**Directions:**
In the records below, copy the lines verbatim, starting at the line containing "In degrees, what" and ending at the line containing "Answer: approximately 315°", with both of those lines included.

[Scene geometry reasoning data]
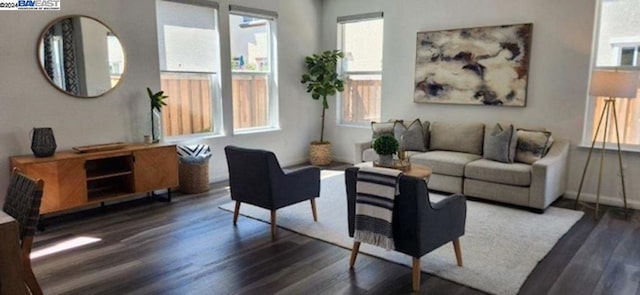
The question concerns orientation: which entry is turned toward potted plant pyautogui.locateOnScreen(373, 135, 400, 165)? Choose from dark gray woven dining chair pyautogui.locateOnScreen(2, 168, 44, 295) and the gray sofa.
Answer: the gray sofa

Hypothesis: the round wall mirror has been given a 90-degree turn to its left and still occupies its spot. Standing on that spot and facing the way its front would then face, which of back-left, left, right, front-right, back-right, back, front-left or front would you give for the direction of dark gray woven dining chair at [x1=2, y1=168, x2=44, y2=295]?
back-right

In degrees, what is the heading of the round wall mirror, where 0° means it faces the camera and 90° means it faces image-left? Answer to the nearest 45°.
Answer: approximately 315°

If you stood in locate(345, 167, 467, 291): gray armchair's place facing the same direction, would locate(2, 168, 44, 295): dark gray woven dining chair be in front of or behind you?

* * *

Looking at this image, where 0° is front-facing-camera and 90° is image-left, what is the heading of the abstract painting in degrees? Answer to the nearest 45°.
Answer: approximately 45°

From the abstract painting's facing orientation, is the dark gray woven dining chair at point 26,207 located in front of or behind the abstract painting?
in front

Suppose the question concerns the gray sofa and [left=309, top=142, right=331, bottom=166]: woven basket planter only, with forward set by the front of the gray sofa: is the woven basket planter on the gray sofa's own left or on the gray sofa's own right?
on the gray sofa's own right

--

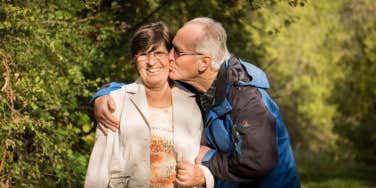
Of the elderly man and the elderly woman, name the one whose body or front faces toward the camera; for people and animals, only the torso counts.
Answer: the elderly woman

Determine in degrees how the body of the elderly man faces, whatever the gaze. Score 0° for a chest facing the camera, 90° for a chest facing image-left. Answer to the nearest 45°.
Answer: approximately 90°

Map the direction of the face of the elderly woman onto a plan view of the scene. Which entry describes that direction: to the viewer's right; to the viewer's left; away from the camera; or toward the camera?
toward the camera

**Reply to the task:**
In degrees, what is the heading of the round wall mirror, where 0° means it faces the camera and 90° means it faces image-left? Answer to the nearest 45°.
Answer: approximately 315°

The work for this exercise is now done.